Material shown
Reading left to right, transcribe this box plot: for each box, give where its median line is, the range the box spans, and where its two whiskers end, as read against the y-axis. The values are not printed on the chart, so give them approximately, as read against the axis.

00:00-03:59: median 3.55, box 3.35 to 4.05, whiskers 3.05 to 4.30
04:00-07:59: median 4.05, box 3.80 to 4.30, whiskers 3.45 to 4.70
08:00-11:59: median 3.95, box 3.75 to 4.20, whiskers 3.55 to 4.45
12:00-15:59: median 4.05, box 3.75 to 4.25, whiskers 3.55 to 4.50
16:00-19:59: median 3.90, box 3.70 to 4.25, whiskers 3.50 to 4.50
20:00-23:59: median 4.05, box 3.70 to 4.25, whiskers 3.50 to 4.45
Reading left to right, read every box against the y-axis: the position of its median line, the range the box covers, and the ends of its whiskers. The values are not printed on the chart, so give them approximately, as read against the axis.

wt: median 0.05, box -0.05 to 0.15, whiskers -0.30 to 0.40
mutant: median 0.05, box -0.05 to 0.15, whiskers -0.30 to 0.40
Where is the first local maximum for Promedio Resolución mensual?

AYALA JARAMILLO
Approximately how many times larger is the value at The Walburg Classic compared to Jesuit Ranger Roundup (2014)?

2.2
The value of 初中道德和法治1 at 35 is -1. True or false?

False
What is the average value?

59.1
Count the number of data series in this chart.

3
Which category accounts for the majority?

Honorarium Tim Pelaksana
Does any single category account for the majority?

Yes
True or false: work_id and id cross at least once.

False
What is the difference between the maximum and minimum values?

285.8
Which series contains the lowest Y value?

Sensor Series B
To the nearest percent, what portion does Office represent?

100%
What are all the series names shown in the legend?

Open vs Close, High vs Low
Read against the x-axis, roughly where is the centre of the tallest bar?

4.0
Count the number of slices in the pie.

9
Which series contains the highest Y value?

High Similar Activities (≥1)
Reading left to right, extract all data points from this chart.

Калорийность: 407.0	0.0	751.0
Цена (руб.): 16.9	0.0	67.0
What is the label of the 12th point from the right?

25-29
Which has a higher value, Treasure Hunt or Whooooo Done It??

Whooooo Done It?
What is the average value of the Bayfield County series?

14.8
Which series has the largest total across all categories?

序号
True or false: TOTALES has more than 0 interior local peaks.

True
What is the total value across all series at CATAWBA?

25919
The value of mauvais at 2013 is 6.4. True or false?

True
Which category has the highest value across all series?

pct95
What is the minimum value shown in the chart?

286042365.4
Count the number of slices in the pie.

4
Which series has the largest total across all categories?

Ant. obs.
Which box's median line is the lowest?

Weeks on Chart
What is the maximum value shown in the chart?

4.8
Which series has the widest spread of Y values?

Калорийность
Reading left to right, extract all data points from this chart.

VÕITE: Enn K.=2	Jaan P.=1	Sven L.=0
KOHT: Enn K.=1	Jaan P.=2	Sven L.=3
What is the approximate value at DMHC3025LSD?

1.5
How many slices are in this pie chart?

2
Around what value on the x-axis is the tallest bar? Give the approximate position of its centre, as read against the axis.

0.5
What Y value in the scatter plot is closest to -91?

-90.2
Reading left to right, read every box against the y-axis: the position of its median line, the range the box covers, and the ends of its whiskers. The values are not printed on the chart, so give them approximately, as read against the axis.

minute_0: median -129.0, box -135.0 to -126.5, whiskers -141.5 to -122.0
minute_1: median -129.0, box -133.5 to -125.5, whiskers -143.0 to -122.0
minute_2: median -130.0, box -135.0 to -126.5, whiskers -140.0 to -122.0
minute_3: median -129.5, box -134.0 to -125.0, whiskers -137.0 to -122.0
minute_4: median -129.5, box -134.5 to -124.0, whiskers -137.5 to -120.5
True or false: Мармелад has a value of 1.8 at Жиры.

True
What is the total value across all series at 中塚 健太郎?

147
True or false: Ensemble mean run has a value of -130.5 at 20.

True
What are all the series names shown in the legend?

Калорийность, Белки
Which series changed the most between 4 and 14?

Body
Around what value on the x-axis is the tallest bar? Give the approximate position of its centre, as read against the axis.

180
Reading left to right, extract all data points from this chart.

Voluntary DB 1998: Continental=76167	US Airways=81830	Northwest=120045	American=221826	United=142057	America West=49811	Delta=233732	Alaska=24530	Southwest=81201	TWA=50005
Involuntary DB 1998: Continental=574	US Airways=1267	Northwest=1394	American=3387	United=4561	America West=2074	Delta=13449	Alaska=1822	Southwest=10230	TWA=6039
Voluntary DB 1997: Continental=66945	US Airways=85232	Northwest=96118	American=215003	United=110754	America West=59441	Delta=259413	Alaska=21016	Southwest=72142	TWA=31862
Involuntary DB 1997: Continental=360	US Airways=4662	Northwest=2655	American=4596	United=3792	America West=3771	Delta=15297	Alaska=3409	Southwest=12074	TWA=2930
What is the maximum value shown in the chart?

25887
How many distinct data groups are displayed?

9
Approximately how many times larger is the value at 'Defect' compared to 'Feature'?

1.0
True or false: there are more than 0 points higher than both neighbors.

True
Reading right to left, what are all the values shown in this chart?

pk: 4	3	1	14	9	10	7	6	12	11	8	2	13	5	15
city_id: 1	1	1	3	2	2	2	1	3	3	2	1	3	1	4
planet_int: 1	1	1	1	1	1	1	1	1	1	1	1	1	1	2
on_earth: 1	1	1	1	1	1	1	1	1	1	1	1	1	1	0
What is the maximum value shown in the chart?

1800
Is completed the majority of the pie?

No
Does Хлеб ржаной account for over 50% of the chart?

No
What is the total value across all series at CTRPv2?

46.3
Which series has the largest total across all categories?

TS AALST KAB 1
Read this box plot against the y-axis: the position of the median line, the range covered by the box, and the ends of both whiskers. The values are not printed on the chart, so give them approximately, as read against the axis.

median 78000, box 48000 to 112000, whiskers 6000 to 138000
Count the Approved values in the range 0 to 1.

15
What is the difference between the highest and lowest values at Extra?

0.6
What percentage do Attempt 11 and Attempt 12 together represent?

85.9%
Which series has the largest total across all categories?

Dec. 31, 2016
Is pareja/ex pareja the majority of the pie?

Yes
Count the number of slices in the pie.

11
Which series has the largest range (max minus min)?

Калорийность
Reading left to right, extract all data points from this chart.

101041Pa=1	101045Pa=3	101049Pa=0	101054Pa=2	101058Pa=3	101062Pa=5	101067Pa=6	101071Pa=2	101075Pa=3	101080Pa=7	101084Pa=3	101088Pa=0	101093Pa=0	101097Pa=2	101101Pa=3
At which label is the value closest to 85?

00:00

Problem requirements
Extract the rows from the line containing "Sensor Series B" down to the line containing "Which series contains the highest Y value?", both lines included, and reproduce them verbatim.

Expected answer
Sensor Series B
To the nearest percent, what portion does Office represent?

100%
What are all the series names shown in the legend?

Open vs Close, High vs Low
Read against the x-axis, roughly where is the centre of the tallest bar?

4.0
Count the number of slices in the pie.

9
Which series contains the highest Y value?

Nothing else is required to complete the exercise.